At Stanford, the treatment of lung cancer is comprehensive and involves a collaborative effort between oncologists, radiation oncologists, pathologists, and radiologists at the Stanford Cancer Center. Patients with more straightforward, early stage tumors may be treated by thoracic surgeons alone (with cure rates of approximately 80%), but patients with more advanced tumors will be evaluated and often treated by our multidisciplinary team at the Stanford Thoracic Oncology Tumor Board.
Common stage-based therapies are as follows:
- Stage I - Surgery alone; possibly chemotherapy after surgery if tumor is large
- Stage II - Surgery followed by chemotherapy
- Stage III- Surgery preceded by chemotherapy or chemoradiation; surgery followed by chemotherapy or chemoradiation
- Stage IV –Usually chemotherapy alone; surgery possible with single sites of spread to the brain or adrenal gland
Types of lung resections include:
- Lobectomy - Anatomic removal of a complete lobe of lung (there are three lobes in the right lung and two in the left lung). This is the most common operation and has very low complication and mortality rates.
- Sleeve Lobectomy - Removal of a complete lobe of the lung as well as part of the airway that conducts air to the remaining lobe and then reconnecting that airway and remaining lobe. This more complex procedure may avoid the need for pneumonectomy.
- Pneumonectomy - Complete removal of the lung on one side. Although sometimes required, one would like to avoid this if a complete removal of the cancer can be performed without pneumonectomy.
- Segmentectomy - Only a portion of a lobe is removed. Often used for small tumors or in patients with severe lung disease.
- Wedge Resection - An even smaller portion of the lung is removed. Often used for small tumors or in patients with severe lung disease.
The broad experience and highly specialized training of Stanford's thoracic surgeons allows them to offer you two complex thoracic surgical procedures that are not widely available but that are critical to providing the lowest possible complication rates and highest cure rates following lung cancer surgery. These procedures are video-assisted thoracic surgical (VATS) lobectomy and sleeve lobectomy:
Video-Assisted Thoracic Surgery (VATS) Lobectomy
Lobectomy in most hospitals is performed exclusively by thoracotomy. This means that the ribs are spread apart to provide access to the chest, and this rib spreading and cutting of muscle is associated with a significant amount of discomfort after surgery. VATS lobectomy allows surgeons to carry out exactly the same operation within the chest that is performed by thoracotomy, but it is done through three to four small incisions without rib spreading rather than the large incision with rib spreading that a thoracotomy entails. The surgeon gains his view inside the chest from a small video camera inserted through one of the small incisions, and the procedure is carried out with long instruments passed through the other small incisions. Patients who have undergone VATS lobectomy have less pain and recover faster from surgery. In general, VATS lobectomy is an option only for patients with Stage I lung cancer. Our surgeons are by far the most experienced in northern California in VATS (thoracoscopic) lobectomy for lung cancer, and we have also been deemed a "high performing hospital" in lung cancer surgery by U.S. News and World Report.

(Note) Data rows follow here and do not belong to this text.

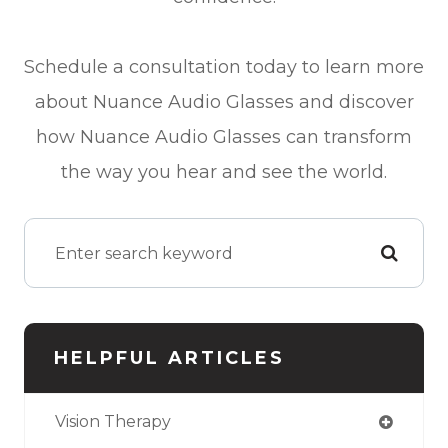
Schedule a consultation today to learn more
about Nuance Audio Glasses and discover
how Nuance Audio Glasses can transform
the way you hear and see the world.
HELPFUL ARTICLES
Vision Therapy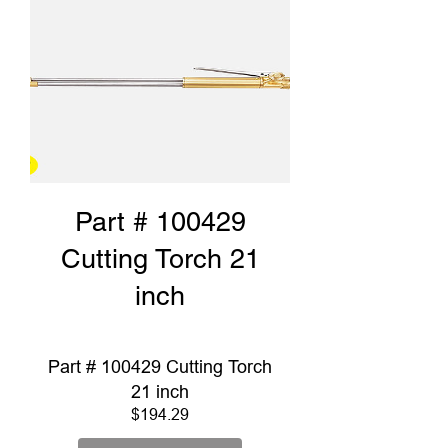
Part # 100429
Cutting Torch 21
inch
Part # 100429 Cutting Torch
21 inch
Price
$194.29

Related Article: Video-Assisted Lung Cancer Surgery: Small Incisions Translate Into Big Gains for Pain Reduction and Recovery Speed
A guiding philosophy in the management of resectable lung cancer at Stanford is to avoid pneumonectomy if at all possible. This approach can only be practiced by surgeons skilled in sleeve lobectomy and experienced enough to know when lobectomy will provide an equivalent chance of cure as the more morbid pneumonectomy. Avoidance of complete removal of a lung reduces both early complications and long-term disability due to shortness of breath.
Sleeve lobectomy is possible when a tumor involves the origin (take-off) of the airway that supplies a lobe of the lung. Most surgeons perform removal of the entire lung in this circumstance, because they are not experience in performing sleeve lobectomy. Sleeve lobectomy allows complete removal of the tumor without complete removal of the lung. This is made possible by removing a small portion of the airway that conducts air to the remaining lobe(s), then reattaching that airway and the remaining lobe(s) so that they can continue to function in the usual manner. It is proven that this approach provides the same chance of cure as pneumonectomy with far lower operative complications and better quality of life.